The most read Journal of Applied Polymer Science articles from January include electronic materials, polyolefines, antibacterial composites, and hydrogels. In addition, the journal is introducing an open access option: see our open polymers article for more details.
Lim from Hanyang University and co-workers prepare a highly conductive composite with nanotubes in a polymeric matrix, for indium tin oxide-free organic solar cells. After solvent doping the polymer deposited on a polyethylene substrate showed a remarkably high conductivity. The composite has good potential to be deployed in flexible anodes for organic solar cells applications.
Akolekar et al. at Dow Chemical show they can introduce a number of functional groups into polypropylene at high temperature with a yield of up to 20, generating a highly stable functional polymer for a variety of applications.

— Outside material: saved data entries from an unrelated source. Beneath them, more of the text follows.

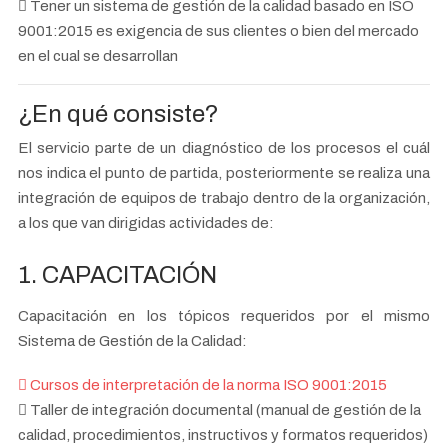
Tener un sistema de gestión de la calidad basado en ISO
9001:2015 es exigencia de sus clientes o bien del mercado
en el cual se desarrollan
¿En qué consiste?
El servicio parte de un diagnóstico de los procesos el cuál
nos indica el punto de partida, posteriormente se realiza una
integración de equipos de trabajo dentro de la organización,
a los que van dirigidas actividades de:
1. CAPACITACIÓN
Capacitación en los tópicos requeridos por el mismo
Sistema de Gestión de la Calidad:
Cursos de interpretación de la norma ISO 9001:2015
Taller de integración documental (manual de gestión de la
calidad, procedimientos, instructivos y formatos requeridos)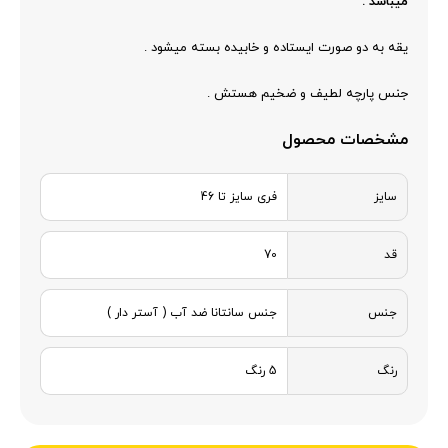
میباشد .
یقه به دو صورت ایستاده و خابیده بسته میشود .
جنس پارچه لطیف و ضخیم هستش .
مشخصات محصول
سایز
فری سایز تا 46
قد
70
جنس
جنس سانتانا ضد آب ( آستر دار )
رنگ
5 رنگ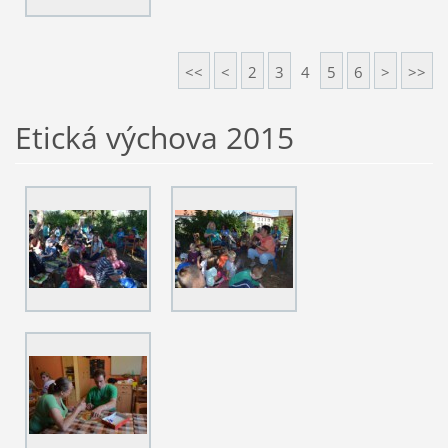
<<
<
2
3
4
5
6
>
>>
Etická výchova 2015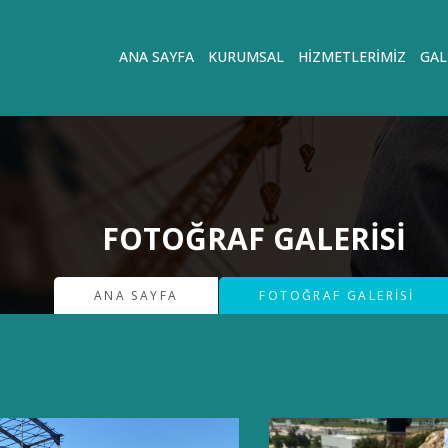
ANA SAYFA
KURUMSAL
HIZMETLERIMIZ
GAL
FOTOĞRAF GALERISI
ANA SAYFA
FOTOĞRAF GALERISI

Preparation and antibacterial activity of polyvinyl alcohol/regenerated silk fibroin composite fibers containing Ag nanoparticles
Through electrospinning and annealing of the resulting fibers, Li and co-workers at Soochow University show they can produce polymer fibers with embedded silver-containing nanoparticles that possess strong antimicrobial properties.
Swelling behavior and structural characteristics of polyvinyl alcohol/montmorillonite nanocomposite hydrogels
Sirousazar and coworkers examine the structure-property relationships in polymer/clay composite hydrogels. The composites are tougher than pure polymer hydrogels, and the swelling can be tailored by the clay content to suit applications especially in the biomedical area.
A classic from 2002 from Safadi et al. at the University of Kentucky on ultrasonic dispersion of nanotubes in polymer matrices. A nanotube loading of 2.5% in weight changes the composite from insulating to conductive, and doubles the tensile modulus.